--Nasıl traş oluyorsun Allah aşkına onla…Mehmet elindeki usturayı çevik bir hareketle çehresine yakınlaştırıp ;
--Alışkanlık… Hem sen benim bir süre berberlik yaptığımı da biliyor muydun? Diye sordu…Kadın tebessümle;
--On elinde on marifet maşallah … dedikten sonra kendi işine döndü.Mehmet bu küçük iltifat ile traşını keyif ile sürdürürken eşi Funda, yeni uyanan oğulları Efe Çağlar’ı almış beşiğinden, sofraya getirmişti.
Mehmet traşını bitirdikten sonra beraberce kahvaltı sofrasına oturdular…Efe Çağlar uyku sersemliğini atmış ama yemek yememek için olmadık müzipliği yapıyordu.Bir babasının omzuna çıkıyor, bir annesine kendi yemek yedirmeye çalışıyordu. Her hali anne ve babasına tatlı geliyordu.Canlarına sokuyordu ikisi de.İlk ve tek çocuklarıydı Efe Çağlar.Canlarıydı.Herşeyleriydi.Ve gelecek hafta doğum günüydü.İki yaşını bitirip üç yaşına giriyordu artık.Mehmet kalktı yerinden.
--Tamam canım…Dedi Funda Hanım.Kapıdan uğurladı eşini.Arkasından seslendi;
--Efe Çağlar’a bez… Unutma…Tamam anlamında başını salladı Mehmet.Yola koyuldu.Yağış yoktu buz gibi esen rüzgar ilikleri donduruyordu.Yine o evin önünden geçiyordu.Şöyle bir bakmadan edemedi.Bu köhne mahallede böyle güzel bir ev…Sessiz sakin, ölü eviydi sanki. Bir süre yürüdükten sonra Dolmuş durağına gelmişti. Düşüncelere koyuldu. Artık tualet alışkanlığını kazansaydı Efe… Nerden baksan aylık 50 lira ceplerinde kalırdı. Ama soğuktu havalar daha. Hele bir bahar geleydi. Feda olsun oğluma diye geçirdi içinden. Mayıs ayı yaklaşıyordu bu ara. Ev sahibi kesin zam yapardı yine kiraya…Bir süre sonra geldi dolmuş.İçerisi yine tıkış tıkıştı.Oturacak yer yoktu.Ayakta gidecekti mecburen. Yeni Saray Sitesine geldiğinde saat 8.30 olmuştu.Evet geç kalmıştı biraz.Hemen iş kıyafetlerini giyip 11. kata çıktı.

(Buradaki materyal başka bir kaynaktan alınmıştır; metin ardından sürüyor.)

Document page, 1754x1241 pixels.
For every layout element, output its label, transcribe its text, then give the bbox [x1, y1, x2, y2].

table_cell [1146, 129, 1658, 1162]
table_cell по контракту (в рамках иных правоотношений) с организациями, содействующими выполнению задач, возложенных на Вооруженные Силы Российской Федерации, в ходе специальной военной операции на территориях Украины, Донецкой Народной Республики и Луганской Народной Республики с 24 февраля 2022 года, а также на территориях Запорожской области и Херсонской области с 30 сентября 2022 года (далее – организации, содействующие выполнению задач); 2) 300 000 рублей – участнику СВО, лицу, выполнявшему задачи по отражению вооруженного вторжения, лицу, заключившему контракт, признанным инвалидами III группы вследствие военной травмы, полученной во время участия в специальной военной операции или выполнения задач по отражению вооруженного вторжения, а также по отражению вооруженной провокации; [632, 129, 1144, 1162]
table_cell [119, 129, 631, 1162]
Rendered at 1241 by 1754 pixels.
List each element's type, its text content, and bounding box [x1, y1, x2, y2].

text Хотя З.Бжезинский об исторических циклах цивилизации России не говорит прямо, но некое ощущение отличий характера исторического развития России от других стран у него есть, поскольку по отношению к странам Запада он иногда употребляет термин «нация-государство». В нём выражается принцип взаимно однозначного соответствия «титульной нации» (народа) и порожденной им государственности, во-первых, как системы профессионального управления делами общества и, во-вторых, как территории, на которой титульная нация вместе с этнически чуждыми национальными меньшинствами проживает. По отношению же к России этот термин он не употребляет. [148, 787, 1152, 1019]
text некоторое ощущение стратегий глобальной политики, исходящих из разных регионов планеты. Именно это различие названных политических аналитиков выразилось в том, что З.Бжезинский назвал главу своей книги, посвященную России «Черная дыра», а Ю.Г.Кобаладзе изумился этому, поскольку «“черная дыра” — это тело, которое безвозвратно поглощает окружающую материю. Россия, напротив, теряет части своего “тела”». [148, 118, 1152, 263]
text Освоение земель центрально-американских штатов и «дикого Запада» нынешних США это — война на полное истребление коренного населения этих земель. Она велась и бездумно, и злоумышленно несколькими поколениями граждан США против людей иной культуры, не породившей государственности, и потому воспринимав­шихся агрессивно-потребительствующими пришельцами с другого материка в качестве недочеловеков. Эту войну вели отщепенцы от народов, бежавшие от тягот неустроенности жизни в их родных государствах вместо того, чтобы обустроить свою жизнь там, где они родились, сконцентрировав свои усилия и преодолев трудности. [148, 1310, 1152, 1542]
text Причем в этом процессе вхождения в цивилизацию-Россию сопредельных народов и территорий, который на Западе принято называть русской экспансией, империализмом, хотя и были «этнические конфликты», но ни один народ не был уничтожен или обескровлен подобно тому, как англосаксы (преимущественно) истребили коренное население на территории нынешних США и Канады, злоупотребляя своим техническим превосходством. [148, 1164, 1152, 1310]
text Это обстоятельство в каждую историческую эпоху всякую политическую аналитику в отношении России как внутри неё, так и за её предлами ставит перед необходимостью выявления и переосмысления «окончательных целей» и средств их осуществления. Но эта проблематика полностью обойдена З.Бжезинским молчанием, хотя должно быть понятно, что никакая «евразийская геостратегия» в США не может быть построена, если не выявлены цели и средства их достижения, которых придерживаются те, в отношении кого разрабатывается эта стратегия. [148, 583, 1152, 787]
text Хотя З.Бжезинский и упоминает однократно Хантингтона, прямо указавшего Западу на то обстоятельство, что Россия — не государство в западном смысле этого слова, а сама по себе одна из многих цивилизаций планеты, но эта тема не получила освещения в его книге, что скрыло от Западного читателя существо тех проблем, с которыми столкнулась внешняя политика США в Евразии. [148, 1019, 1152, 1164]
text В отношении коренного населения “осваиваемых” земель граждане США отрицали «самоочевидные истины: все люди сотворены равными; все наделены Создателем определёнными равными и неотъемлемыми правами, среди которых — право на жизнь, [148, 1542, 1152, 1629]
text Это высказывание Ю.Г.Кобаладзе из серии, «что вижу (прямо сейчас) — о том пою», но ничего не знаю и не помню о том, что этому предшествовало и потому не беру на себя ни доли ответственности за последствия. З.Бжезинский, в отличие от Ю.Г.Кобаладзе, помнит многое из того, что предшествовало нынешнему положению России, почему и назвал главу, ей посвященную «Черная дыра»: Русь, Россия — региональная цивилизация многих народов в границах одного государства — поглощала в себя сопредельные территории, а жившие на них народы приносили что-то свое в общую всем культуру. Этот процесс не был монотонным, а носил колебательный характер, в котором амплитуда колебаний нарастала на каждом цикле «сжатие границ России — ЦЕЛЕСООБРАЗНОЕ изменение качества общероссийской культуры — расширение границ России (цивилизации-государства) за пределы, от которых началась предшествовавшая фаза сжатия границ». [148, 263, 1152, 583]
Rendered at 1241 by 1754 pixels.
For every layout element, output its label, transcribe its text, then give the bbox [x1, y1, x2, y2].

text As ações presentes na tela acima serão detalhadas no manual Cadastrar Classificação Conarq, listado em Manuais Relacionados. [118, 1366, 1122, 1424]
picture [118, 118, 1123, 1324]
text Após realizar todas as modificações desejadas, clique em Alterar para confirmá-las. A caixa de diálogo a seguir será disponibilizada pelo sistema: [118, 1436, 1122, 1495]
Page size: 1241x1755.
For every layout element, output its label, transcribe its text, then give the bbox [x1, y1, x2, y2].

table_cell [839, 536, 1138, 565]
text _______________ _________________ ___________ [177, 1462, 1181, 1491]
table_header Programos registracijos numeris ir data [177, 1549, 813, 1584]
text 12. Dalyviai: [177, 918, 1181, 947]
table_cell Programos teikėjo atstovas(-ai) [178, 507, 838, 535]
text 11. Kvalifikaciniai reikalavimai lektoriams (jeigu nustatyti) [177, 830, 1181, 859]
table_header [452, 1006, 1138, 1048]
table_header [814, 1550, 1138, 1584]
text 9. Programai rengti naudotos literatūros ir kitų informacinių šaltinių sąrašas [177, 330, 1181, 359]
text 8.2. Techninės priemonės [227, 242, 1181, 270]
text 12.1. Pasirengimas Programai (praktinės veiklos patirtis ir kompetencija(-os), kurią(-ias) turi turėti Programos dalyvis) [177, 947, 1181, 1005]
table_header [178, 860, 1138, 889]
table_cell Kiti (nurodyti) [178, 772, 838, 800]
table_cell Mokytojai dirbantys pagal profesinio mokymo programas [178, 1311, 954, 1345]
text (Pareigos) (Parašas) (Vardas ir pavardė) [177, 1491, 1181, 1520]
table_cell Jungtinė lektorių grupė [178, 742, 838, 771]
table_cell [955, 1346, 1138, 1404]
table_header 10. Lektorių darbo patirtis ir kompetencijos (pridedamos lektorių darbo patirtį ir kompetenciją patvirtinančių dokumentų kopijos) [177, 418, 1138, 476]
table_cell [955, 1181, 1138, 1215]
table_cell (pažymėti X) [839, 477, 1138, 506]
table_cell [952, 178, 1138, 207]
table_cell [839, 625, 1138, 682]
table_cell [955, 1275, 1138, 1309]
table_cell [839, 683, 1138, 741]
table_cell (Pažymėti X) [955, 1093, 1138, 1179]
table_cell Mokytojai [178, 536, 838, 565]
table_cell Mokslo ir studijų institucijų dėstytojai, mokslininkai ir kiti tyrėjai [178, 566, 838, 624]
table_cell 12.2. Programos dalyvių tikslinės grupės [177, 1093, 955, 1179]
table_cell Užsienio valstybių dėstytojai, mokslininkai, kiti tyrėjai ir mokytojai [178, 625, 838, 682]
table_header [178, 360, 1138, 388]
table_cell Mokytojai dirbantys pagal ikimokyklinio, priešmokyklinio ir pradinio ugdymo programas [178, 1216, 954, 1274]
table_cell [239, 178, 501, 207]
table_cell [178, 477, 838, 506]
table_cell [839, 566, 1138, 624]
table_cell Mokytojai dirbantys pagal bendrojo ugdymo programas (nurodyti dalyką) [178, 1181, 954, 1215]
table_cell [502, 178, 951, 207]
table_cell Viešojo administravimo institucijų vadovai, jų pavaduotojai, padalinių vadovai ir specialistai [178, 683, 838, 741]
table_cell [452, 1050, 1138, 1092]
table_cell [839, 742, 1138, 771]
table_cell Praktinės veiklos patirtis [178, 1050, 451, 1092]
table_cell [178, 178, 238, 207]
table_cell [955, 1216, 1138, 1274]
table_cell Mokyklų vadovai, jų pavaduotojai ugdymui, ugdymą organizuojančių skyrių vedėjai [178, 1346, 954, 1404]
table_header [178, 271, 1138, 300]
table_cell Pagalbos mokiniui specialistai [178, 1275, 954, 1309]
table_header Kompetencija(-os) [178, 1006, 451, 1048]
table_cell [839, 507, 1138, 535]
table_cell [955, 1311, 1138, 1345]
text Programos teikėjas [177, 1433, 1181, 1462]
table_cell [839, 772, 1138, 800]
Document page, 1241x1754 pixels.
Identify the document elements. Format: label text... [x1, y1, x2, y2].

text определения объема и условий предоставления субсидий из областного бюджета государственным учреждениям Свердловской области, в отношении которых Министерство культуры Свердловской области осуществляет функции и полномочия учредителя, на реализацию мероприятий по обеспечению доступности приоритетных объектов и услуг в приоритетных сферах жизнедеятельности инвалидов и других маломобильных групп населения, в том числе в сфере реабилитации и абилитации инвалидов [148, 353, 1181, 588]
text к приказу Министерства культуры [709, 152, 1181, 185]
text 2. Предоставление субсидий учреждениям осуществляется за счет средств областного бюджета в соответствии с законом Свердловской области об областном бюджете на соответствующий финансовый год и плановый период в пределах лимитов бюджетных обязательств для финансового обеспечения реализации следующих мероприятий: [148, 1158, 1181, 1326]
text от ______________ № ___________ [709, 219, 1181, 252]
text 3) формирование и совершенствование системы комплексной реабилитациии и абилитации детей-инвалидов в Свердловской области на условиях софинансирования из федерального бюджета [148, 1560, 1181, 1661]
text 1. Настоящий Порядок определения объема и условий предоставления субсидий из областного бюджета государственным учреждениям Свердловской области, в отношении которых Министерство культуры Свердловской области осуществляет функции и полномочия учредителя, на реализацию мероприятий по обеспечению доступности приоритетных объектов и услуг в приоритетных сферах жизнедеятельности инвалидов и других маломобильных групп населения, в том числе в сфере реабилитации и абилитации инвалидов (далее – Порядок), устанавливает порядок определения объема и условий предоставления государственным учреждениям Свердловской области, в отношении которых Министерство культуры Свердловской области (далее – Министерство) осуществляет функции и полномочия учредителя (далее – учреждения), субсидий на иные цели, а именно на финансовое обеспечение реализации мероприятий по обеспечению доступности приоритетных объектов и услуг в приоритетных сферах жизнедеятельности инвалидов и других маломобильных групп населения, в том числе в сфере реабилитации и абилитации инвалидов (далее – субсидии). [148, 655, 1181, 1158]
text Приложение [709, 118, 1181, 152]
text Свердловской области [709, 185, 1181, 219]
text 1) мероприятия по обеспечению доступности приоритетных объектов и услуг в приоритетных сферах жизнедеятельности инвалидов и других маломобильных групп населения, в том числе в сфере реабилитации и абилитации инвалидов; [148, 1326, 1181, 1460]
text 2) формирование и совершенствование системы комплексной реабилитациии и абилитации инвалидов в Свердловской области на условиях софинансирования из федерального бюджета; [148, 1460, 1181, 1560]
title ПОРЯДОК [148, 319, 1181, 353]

Akşam saat 6 gibi bu günü de bitirmişlerdi.Yönetim kulübesine yaklaştı.Selam verip içeri girdi.Ezile büzüle 100 tl daha avans istedi.Taşeron ;
--Vereyim Mehmet vereyim de, bu gidişle maaşında bişey kalmayacak haberin ola…
--Tamam abi, gibisinden başını salladı.Parayı alıp cebine koydu.Usul usul dolmuş durağına doğru yürümeye başladı.Mahalleye geldiğinde hava iyice kararmıştı.Mahalle bakkalına girip İhtiyaçları alıp evin yolunu tuttu.İyice yorulmuştu.İçeri girer girmez Efe Çağlar sarıldı boynuna.
---Baba babacığım…Aldı kucağına oğlunu öptü, kokladı.Tüm yorgunluğu geçmişti sanki.Bir süre sonra Funda’ya seslendi.
--Funda al şunu da bi üstümü değiştireyim.İş elbiselerini çıkarıp elini yüzünü iyice bir yıkadı.
Ardından oturma odasına yöneldi.Sofra hazırdı.Odaya şöyle bir baktı, bir değişiklik vardı ama neydi.Bu değişikliğe kafa yoramayacak kadar aç ve yorgundu.Sofraya oturup yemeye koyuldu.Funda ;
--Farketmedin değil mi? Diye sordu,
--Neyi dedi başını kaldırmadan..
--Neyi olacak perdeleri. Dedi Funda gözlerinin içi gülerek.Mehmet kaldırdı başını.Evet evin perdeleri yenilenmişti.
--Nasıl beğendin mi,çok güzel olmuş değil mi?Kanepenin rengine de çok uydu.Çok hoş oldu.
--Ne kadara aldın?
--400 Lira hem taksitle.8 taksitte ödeyeceğiz…Nasıl Mehmet çok güzel olmuş değil mi?Bişey diyemedi Mehmet.Onun o şevkini deşesini kırmak istemedi.